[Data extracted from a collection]
★ ★ ★
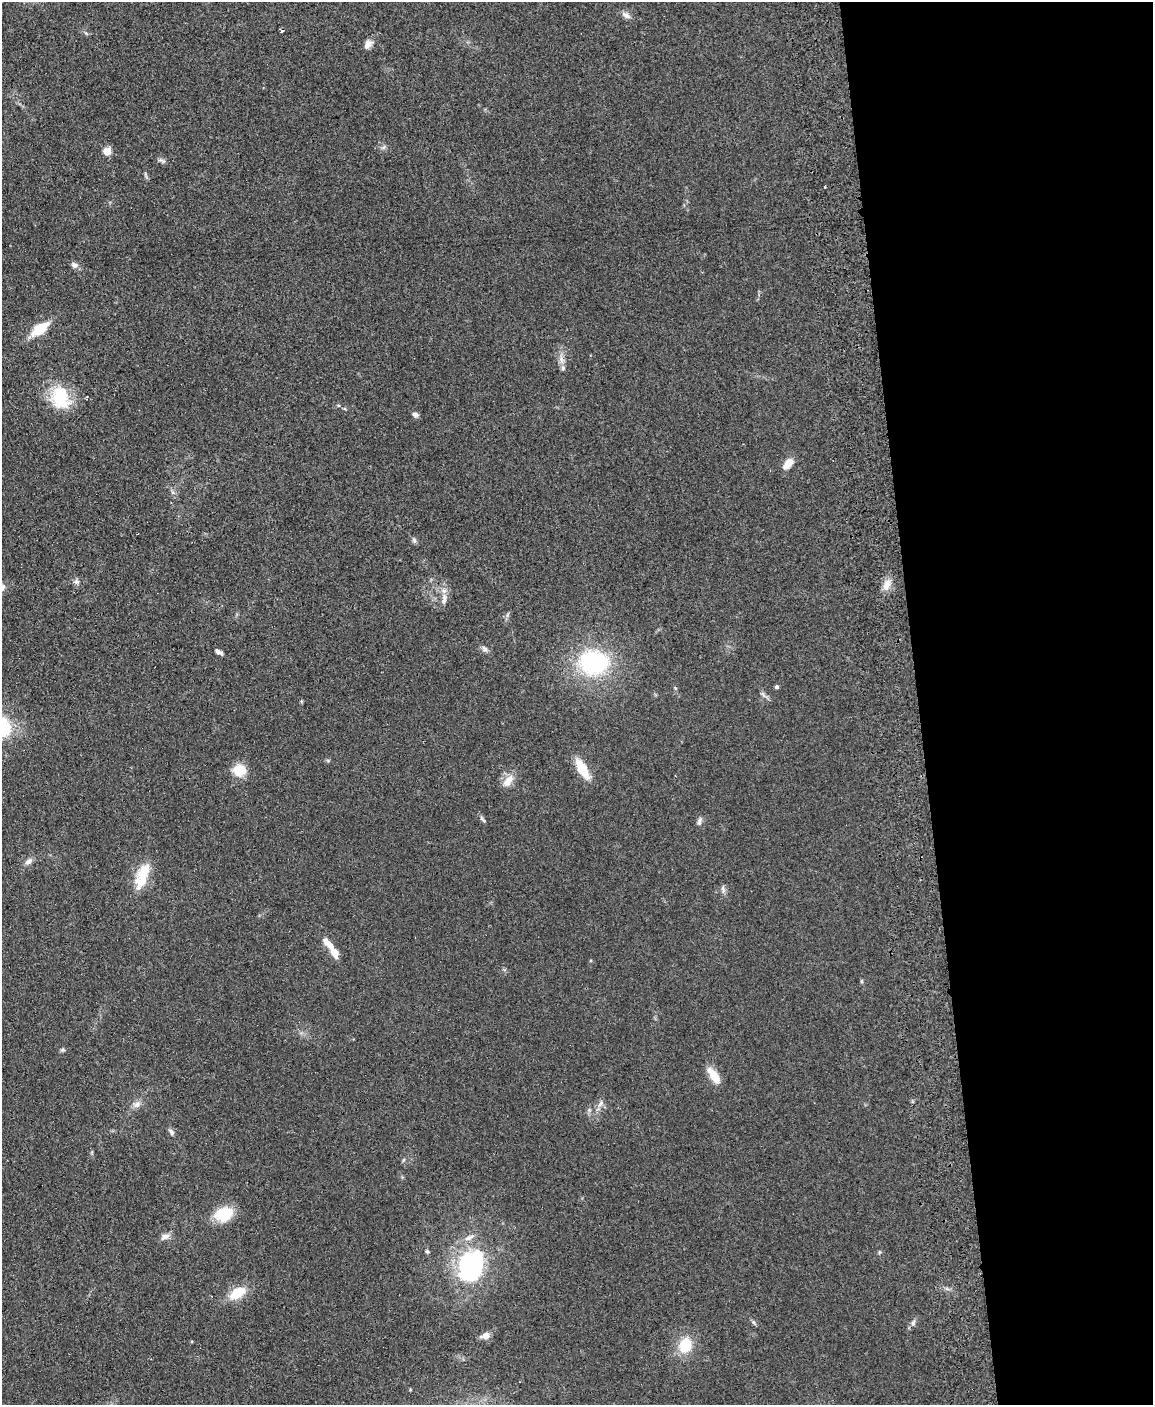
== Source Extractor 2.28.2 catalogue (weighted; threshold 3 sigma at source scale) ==
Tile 8 of 4 x 3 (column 4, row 2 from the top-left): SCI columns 3510-4660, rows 1651-3053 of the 4717 x 4598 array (HDU 1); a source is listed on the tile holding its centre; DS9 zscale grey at full resolution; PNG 1155 x 1407 px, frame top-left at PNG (2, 2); no overlay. Shown black and unused: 20% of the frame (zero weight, under 2 of 3 exposures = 3% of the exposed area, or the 3 px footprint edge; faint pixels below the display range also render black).
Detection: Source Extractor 2.28.2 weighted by HDU 2 'WHT'; one run over the whole footprint, this tile lists its part. Background 0.0922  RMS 0.0091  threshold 0.0411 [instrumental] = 3 sigma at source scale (4.5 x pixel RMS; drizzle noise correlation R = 1.50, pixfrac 1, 0.05/0.05 arcsec/px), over >= 5 px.
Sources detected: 50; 2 cosmic-ray / hot-pixel residue — not listed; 6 inside a brighter listed object's ellipse — not listed separately; the other 42 listed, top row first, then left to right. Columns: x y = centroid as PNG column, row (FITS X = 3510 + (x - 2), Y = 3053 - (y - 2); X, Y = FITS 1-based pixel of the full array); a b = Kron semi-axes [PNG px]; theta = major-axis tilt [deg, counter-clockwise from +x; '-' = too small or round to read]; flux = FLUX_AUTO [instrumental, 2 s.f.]
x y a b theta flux
626 15 11 7 -33 4.2
368 44 12 8 48 5.4
107 151 5 5 - 26
162 161 11 4 -22 2.2
74 265 8 6 -30 3.6
39 329 20 9 36 25
561 360 11 5 -72 4.3
60 397 28 27 - 36
415 414 8 6 -19 2.5
788 464 14 8 47 8.8
414 540 7 6 - 2.1
77 582 7 6 - 2.7
887 585 16 8 70 7.8
444 599 15 7 83 5.8
485 649 10 6 -46 2.7
219 652 10 5 -33 3.1
594 662 31 25 -2 98
777 687 4 4 - 1.9
675 688 5 4 - 0.96
582 769 21 9 -61 23
239 770 15 14 - 16
508 781 17 9 52 9.5
483 819 12 3 -45 1.5
699 822 11 5 72 2.6
28 861 11 6 41 3.7
142 879 28 17 64 22
723 889 12 4 -78 2.5
335 953 16 8 -56 9.8
62 1050 7 5 10 1.4
714 1076 21 9 -55 14
137 1104 12 8 35 4.8
600 1104 12 5 53 3.6
172 1132 8 6 -64 2.5
403 1160 6 3 70 1.1
224 1214 15 12 19 34
165 1236 13 7 31 4.7
427 1252 6 4 -47 1.4
470 1266 36 27 72 120
237 1293 18 10 31 21
913 1323 8 6 74 2.4
486 1336 12 7 15 5.3
685 1345 15 12 66 25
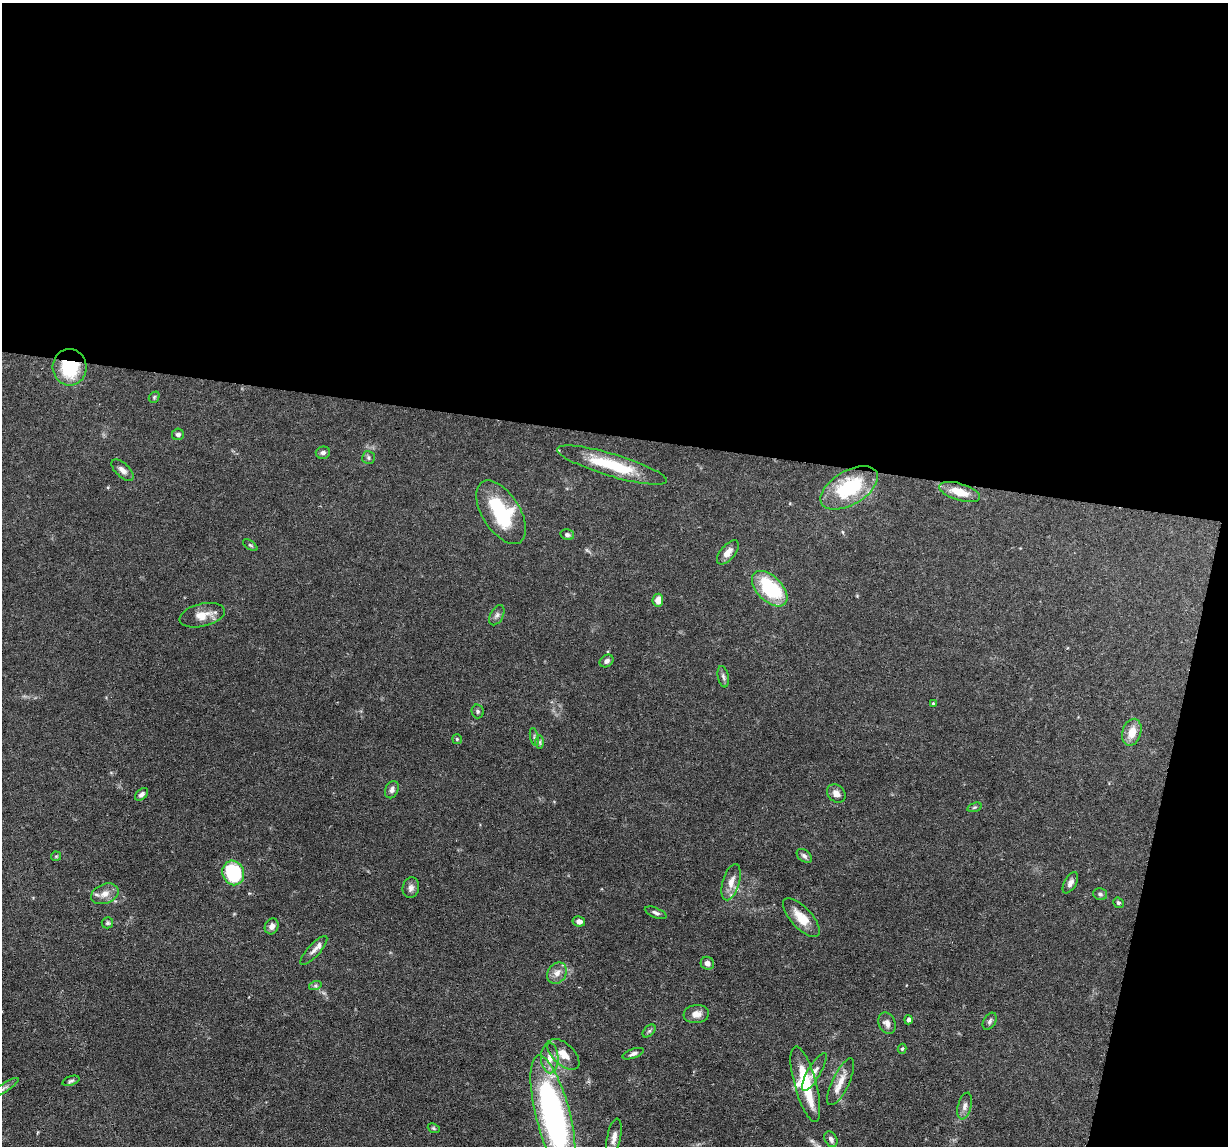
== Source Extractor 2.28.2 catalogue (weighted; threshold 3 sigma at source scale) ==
★ ★ ★
Change "Source Extractor" to "SExtractor" everywhere in the listing above, reproduce every other line unaltered, and omit the pictures from your answer.

== SExtractor 2.28.2 catalogue (weighted; threshold 3 sigma at source scale) ==
Tile 8 of 4 x 3 (column 4, row 2 from the top-left): SCI columns 3510-4660, rows 1651-3053 of the 4717 x 4598 array (HDU 1); a source is listed on the tile holding its centre; DS9 zscale grey at full resolution; PNG 1155 x 1407 px, frame top-left at PNG (2, 2); no overlay. Shown black and unused: 20% of the frame (zero weight, under 2 of 3 exposures = 3% of the exposed area, or the 3 px footprint edge; faint pixels below the display range also render black).
Detection: SExtractor 2.28.2 weighted by HDU 2 'WHT'; one run over the whole footprint, this tile lists its part. Background 0.0922  RMS 0.0091  threshold 0.0411 [instrumental] = 3 sigma at source scale (4.5 x pixel RMS; drizzle noise correlation R = 1.50, pixfrac 1, 0.05/0.05 arcsec/px), over >= 5 px.
Sources detected: 50; 2 cosmic-ray / hot-pixel residue — not listed; 6 inside a brighter listed object's ellipse — not listed separately; the other 42 listed, top row first, then left to right. Columns: x y = centroid as PNG column, row (FITS X = 3510 + (x - 2), Y = 3053 - (y - 2); X, Y = FITS 1-based pixel of the full array); a b = Kron semi-axes [PNG px]; theta = major-axis tilt [deg, counter-clockwise from +x; '-' = too small or round to read]; flux = FLUX_AUTO [instrumental, 2 s.f.]
x y a b theta flux
626 15 11 7 -33 4.2
368 44 12 8 48 5.4
107 151 5 5 - 26
162 161 11 4 -22 2.2
74 265 8 6 -30 3.6
39 329 20 9 36 25
561 360 11 5 -72 4.3
60 397 28 27 - 36
415 414 8 6 -19 2.5
788 464 14 8 47 8.8
414 540 7 6 - 2.1
77 582 7 6 - 2.7
887 585 16 8 70 7.8
444 599 15 7 83 5.8
485 649 10 6 -46 2.7
219 652 10 5 -33 3.1
594 662 31 25 -2 98
777 687 4 4 - 1.9
675 688 5 4 - 0.96
582 769 21 9 -61 23
239 770 15 14 - 16
508 781 17 9 52 9.5
483 819 12 3 -45 1.5
699 822 11 5 72 2.6
28 861 11 6 41 3.7
142 879 28 17 64 22
723 889 12 4 -78 2.5
335 953 16 8 -56 9.8
62 1050 7 5 10 1.4
714 1076 21 9 -55 14
137 1104 12 8 35 4.8
600 1104 12 5 53 3.6
172 1132 8 6 -64 2.5
403 1160 6 3 70 1.1
224 1214 15 12 19 34
165 1236 13 7 31 4.7
427 1252 6 4 -47 1.4
470 1266 36 27 72 120
237 1293 18 10 31 21
913 1323 8 6 74 2.4
486 1336 12 7 15 5.3
685 1345 15 12 66 25
== SExtractor 2.28.2 catalogue (weighted; threshold 3 sigma at source scale) ==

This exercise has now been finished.